The greatest deflationary force, on the services side of the equation, is likely to be AI. 2023 was arguably the year AI came of age, with those stocks deemed as AI enablers completely dominating global equity market returns. The dynamic between these two opposing forces could result in a pattern for inflation that is near or at target for reasonable lengths of time, only to be punctuated with shocks that filter through to slightly higher long term average levels.
Higher rates today are once again highlighting the fragility of heavily indebted players in the market. It has shifted power from borrowers to lenders – in our view private debt is very attractive in this environment, providing liquidity to an economy in need of it, and offering investors strong risk-adjusted returns.

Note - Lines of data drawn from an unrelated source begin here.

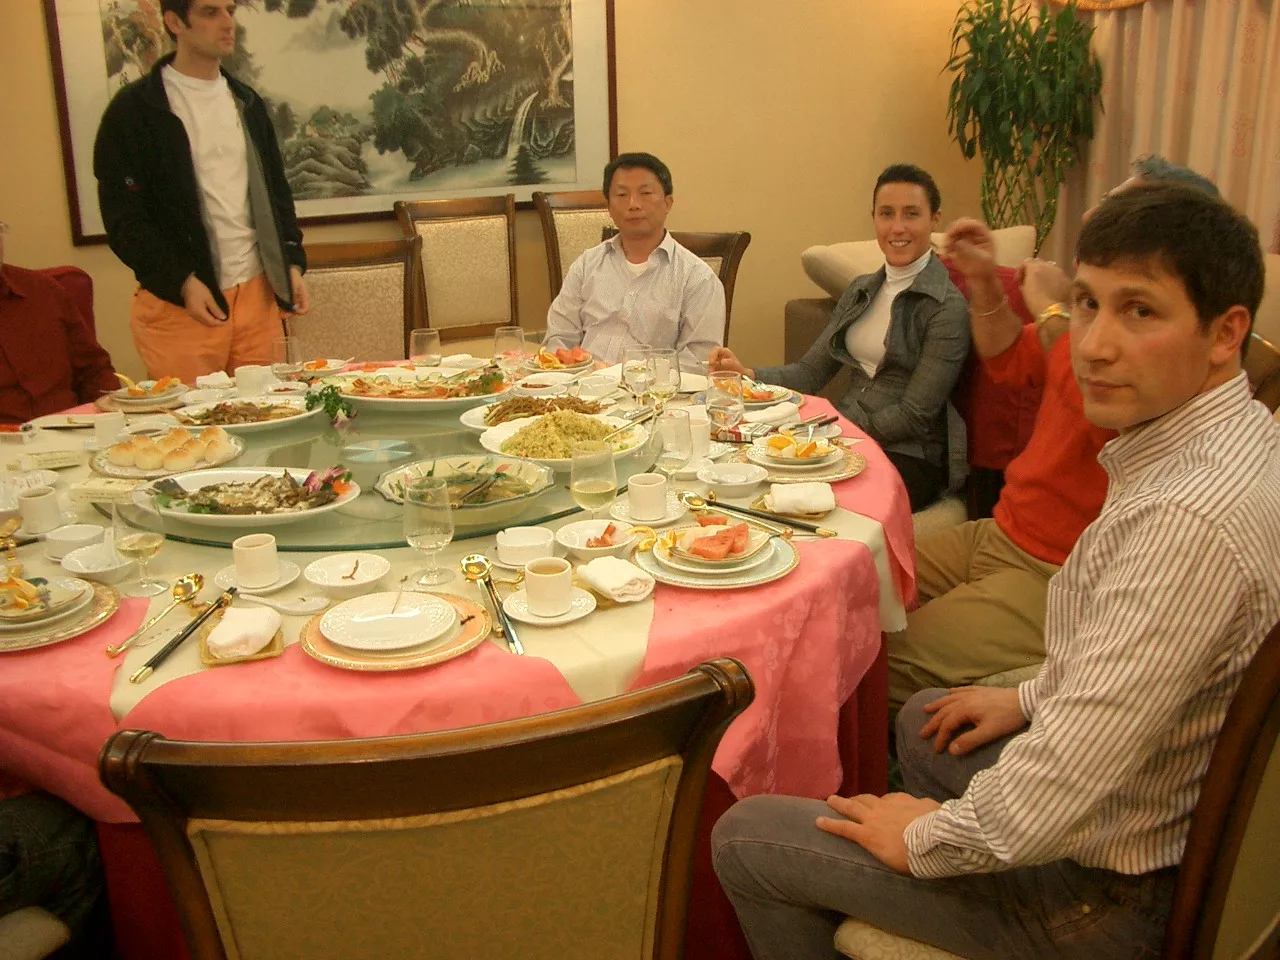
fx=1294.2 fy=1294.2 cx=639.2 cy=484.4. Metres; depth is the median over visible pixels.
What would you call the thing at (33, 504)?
cup
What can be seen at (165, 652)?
chopsticks
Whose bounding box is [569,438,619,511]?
wine glass
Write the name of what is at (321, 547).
lazy susan
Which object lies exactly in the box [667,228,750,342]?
chair
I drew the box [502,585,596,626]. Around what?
saucer
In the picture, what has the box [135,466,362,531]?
platter
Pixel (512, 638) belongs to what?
spoon
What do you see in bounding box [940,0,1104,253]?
potted plant
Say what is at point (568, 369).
plate
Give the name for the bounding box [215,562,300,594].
saucer
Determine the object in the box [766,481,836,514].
napkin
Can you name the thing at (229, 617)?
napkin
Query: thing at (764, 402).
plate
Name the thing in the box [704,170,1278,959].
man
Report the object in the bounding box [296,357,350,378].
plate
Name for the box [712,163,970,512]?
woman
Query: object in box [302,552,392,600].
bowl
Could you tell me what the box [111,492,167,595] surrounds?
wine glass
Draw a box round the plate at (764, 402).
[737,379,799,407]
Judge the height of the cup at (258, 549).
0.071 m
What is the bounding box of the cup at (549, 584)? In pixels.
[524,557,573,616]
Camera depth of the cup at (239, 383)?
3.31 m
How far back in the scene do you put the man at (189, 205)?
3.80 m
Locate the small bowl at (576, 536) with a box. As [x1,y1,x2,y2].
[554,519,638,561]
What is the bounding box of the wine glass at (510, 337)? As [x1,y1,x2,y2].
[493,326,527,382]
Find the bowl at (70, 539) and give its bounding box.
[44,523,106,560]
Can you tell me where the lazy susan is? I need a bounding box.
[103,393,626,549]
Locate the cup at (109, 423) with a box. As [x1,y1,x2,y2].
[92,411,126,449]
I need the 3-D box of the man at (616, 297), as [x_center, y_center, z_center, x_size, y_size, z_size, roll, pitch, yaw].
[0.001,-0.604,4.238,0.585,0.885,0.657,4,17,16]
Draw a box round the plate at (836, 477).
[742,436,865,481]
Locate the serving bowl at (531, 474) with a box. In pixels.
[371,452,560,521]
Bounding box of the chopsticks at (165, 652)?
[130,586,235,684]
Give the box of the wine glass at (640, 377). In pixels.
[622,343,654,410]
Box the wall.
[0,0,1010,390]
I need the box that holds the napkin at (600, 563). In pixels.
[576,556,654,603]
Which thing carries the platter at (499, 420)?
on the lazy susan
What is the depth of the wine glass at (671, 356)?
2.88 m
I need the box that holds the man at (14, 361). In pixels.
[0,216,116,424]
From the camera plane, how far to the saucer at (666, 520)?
2.38 m
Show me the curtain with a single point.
(1220, 173)
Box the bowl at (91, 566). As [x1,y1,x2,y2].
[57,540,133,582]
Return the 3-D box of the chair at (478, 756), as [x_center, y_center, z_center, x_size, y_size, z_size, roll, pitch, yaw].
[-0.208,0.594,1.427,0.572,0.977,0.609,-5,17,-12]
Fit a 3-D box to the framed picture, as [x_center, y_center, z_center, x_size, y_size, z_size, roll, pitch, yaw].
[-1.041,-1.585,4.763,1.887,1.192,0.039,-8,18,-23]
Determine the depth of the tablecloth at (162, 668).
1.99 m
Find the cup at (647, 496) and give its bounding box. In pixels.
[626,472,668,521]
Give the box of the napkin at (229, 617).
[206,606,280,659]
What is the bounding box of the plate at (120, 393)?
[107,376,189,409]
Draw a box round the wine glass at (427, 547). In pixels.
[402,476,454,587]
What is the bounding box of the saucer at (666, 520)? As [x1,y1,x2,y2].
[605,494,687,526]
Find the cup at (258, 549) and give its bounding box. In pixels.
[232,533,278,587]
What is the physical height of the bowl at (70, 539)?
0.042 m
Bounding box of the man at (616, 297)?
[546,152,730,366]
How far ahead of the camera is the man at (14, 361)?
3.39 m
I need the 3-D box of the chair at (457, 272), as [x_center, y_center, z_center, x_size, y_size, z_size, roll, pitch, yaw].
[-0.606,-0.565,4.974,0.539,1.014,0.604,-8,18,-23]
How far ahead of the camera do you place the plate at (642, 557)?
2.10 m
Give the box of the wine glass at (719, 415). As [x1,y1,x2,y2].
[706,371,744,441]
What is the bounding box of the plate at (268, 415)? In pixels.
[169,395,320,433]
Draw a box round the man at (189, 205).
[90,0,308,381]
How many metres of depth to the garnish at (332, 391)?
3.03 m
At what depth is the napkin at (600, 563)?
2.01 m
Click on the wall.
(801, 235)
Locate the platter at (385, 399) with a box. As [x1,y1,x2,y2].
[321,367,510,412]
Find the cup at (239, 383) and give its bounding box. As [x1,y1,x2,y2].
[234,364,269,396]
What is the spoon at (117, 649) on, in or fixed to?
on the tablecloth at (162, 668)
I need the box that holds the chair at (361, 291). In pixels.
[290,238,421,363]
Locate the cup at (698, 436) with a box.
[685,410,712,462]
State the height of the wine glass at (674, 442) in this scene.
0.181 m
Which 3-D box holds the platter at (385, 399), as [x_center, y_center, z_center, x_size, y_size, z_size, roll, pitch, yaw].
[-0.547,-0.240,3.223,0.477,0.075,0.333,0,17,5]
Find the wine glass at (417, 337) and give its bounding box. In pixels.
[409,328,441,367]
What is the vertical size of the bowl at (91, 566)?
0.045 m
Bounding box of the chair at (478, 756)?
[102,657,752,959]
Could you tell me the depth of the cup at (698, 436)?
2.71 m
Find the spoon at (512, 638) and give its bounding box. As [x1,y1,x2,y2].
[460,555,523,656]
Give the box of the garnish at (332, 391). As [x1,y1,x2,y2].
[304,384,355,425]
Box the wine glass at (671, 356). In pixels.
[647,347,681,413]
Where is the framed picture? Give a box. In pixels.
[40,0,618,244]
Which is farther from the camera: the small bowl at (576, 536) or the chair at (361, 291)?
the chair at (361, 291)
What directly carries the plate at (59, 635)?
on the tablecloth at (162, 668)
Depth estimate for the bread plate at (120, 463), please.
2.71 m
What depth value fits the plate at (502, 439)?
2.75 m
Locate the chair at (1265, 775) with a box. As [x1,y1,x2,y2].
[830,619,1279,959]
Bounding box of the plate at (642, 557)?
[632,523,799,587]
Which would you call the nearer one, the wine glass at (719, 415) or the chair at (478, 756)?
the chair at (478, 756)
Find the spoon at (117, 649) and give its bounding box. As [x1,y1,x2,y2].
[103,572,207,658]
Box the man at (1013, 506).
[889,157,1240,711]
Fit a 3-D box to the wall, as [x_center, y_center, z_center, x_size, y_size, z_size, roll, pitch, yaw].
[-0.966,-1.430,4.872,6.132,2.829,0.197,-8,18,-23]
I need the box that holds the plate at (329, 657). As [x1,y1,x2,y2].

The disruption in energy supply clearly highlighted the need for energy security, not just of short-term oil and gas supplies, but also homegrown renewable energy for the long term. Innovation will be key to delivering on the next wave of the transition – the hard-to-abate sectors: heavy industry – steel, cement, chemicals; and heavy transport – trucking, shipping, aviation.
The role of critical minerals, essential components of the transport and infrastructure build needed for the great electrification to occur, is more widely recognized today, and a feature in recent protectionist policies. At the time of writing, however, market pricing does not fully account for the anticipated demand. Active management is essential, as step changes in innovation and regulation will impact demand structures over time.